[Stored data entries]
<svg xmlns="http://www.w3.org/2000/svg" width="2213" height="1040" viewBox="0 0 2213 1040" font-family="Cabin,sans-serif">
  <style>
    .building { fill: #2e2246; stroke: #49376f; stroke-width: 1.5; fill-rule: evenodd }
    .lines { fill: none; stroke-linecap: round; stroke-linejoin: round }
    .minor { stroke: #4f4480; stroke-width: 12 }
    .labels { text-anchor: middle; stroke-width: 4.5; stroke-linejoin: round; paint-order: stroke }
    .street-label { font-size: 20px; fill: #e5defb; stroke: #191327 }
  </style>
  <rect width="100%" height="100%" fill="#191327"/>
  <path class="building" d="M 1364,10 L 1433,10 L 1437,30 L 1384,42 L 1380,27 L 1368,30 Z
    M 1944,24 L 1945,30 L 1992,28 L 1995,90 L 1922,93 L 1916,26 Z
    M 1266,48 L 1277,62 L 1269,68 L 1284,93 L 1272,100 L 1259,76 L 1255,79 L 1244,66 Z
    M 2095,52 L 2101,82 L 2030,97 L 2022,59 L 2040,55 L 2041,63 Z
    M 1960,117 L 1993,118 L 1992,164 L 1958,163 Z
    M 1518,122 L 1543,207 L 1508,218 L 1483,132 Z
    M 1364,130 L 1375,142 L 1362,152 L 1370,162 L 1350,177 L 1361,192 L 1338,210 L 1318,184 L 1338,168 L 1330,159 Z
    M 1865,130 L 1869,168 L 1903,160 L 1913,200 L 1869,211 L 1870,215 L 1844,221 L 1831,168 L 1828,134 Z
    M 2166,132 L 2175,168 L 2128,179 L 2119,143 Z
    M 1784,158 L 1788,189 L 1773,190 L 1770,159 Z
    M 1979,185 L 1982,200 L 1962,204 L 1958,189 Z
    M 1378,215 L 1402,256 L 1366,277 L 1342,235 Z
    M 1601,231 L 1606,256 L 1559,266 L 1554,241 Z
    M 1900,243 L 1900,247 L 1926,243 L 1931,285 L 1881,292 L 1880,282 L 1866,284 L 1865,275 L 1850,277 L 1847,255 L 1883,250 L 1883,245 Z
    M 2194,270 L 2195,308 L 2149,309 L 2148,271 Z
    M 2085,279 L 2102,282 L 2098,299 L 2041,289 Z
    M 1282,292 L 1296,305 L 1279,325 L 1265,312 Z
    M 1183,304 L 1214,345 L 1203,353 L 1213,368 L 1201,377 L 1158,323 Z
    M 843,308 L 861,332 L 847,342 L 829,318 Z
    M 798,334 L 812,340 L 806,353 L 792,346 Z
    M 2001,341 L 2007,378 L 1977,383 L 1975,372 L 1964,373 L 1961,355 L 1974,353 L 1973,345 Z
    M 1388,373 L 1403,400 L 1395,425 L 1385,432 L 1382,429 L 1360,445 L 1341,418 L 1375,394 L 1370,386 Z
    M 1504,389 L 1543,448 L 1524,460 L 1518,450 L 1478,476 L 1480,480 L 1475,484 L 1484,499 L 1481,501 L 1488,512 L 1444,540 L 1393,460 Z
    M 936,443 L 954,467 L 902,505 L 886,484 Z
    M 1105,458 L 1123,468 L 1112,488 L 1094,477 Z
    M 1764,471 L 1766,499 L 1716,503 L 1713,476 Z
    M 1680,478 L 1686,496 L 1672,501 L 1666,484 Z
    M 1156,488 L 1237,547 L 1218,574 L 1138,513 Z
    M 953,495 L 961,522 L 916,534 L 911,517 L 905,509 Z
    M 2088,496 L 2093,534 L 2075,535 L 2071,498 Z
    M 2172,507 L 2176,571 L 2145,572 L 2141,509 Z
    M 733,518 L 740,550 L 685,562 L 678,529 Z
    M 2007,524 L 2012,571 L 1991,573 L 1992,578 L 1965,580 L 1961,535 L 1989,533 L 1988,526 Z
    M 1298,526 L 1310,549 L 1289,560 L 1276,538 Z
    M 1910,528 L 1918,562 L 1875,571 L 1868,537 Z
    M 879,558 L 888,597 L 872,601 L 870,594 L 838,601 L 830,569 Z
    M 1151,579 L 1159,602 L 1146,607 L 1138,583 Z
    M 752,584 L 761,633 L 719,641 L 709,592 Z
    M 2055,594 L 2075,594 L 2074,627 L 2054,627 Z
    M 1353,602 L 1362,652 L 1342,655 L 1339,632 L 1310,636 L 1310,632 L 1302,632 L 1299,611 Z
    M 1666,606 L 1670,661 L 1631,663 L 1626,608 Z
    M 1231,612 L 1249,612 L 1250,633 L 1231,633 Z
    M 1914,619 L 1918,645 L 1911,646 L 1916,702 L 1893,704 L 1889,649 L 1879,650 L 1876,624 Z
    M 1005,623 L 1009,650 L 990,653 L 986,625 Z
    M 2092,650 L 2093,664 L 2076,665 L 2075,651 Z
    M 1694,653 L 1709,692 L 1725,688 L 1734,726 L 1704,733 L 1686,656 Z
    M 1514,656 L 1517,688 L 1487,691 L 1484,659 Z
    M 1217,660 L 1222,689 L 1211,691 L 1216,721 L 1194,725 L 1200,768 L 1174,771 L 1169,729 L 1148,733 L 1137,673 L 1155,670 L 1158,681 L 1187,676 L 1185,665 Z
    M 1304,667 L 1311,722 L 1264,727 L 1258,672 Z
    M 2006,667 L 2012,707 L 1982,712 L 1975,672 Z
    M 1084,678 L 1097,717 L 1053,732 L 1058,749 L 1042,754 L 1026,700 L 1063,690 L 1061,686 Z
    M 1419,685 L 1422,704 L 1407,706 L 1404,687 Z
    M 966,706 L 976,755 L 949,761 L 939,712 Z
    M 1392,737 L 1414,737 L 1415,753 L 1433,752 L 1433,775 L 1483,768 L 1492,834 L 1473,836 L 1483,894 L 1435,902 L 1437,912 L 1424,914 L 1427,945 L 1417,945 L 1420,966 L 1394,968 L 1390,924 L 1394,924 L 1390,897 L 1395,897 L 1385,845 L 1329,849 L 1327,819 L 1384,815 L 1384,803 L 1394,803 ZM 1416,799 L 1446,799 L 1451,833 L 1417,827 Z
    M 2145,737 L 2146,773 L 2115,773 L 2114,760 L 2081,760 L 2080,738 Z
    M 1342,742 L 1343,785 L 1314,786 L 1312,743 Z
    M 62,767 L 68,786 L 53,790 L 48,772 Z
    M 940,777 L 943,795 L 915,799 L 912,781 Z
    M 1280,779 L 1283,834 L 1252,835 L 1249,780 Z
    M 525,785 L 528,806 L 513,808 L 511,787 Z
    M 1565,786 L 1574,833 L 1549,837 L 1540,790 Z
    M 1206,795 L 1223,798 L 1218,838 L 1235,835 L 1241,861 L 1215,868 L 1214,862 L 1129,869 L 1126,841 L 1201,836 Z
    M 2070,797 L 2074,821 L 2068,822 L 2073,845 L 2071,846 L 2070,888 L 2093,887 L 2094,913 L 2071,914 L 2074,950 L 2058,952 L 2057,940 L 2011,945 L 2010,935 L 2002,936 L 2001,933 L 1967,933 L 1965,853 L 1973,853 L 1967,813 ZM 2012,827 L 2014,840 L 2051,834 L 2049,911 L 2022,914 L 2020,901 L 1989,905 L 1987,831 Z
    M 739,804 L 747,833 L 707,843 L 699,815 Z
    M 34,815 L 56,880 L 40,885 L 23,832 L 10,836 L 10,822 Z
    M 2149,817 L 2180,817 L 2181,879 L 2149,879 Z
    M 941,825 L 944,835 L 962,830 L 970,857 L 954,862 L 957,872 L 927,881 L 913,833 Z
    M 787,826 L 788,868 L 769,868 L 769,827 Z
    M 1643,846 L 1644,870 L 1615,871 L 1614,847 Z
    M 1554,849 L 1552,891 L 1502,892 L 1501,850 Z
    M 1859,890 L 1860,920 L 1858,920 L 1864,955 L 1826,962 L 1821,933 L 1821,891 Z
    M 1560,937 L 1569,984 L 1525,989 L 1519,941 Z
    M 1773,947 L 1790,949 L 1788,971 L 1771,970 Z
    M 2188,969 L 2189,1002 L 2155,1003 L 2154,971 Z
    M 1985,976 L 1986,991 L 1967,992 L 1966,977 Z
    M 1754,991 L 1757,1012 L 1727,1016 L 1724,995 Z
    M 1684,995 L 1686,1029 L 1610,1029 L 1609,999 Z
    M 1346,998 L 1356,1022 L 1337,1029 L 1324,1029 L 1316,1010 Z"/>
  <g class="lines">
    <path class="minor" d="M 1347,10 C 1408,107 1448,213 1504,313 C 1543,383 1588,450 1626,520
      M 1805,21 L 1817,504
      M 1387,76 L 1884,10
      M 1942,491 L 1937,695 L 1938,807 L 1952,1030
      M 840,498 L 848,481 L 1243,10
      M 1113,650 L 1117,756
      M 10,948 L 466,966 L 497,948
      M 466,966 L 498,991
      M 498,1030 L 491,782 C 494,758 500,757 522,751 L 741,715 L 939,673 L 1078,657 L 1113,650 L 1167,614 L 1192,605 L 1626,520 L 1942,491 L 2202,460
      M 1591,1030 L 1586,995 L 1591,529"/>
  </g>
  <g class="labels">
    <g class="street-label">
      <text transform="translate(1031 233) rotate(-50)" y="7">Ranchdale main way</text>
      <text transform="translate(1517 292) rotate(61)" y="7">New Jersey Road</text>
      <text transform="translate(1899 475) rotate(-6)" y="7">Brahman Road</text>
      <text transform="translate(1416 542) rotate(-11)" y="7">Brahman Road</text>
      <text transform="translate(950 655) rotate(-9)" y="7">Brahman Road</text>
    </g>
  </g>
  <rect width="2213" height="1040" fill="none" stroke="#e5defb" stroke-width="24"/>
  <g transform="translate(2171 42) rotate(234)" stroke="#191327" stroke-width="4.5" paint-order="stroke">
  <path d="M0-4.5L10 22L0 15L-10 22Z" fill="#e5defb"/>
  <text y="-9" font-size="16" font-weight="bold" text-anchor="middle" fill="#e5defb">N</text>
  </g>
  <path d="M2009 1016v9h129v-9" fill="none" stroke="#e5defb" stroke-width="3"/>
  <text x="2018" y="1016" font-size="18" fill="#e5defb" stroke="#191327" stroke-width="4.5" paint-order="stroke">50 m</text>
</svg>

• **Your objective**: Which lines in the records above hold the string "path"? Copy each of them.

• **Reply**:
  <path class="building" d="M 1364,10 L 1433,10 L 1437,30 L 1384,42 L 1380,27 L 1368,30 Z
    <path class="minor" d="M 1347,10 C 1408,107 1448,213 1504,313 C 1543,383 1588,450 1626,520
  <path d="M0-4.5L10 22L0 15L-10 22Z" fill="#e5defb"/>
  <path d="M2009 1016v9h129v-9" fill="none" stroke="#e5defb" stroke-width="3"/>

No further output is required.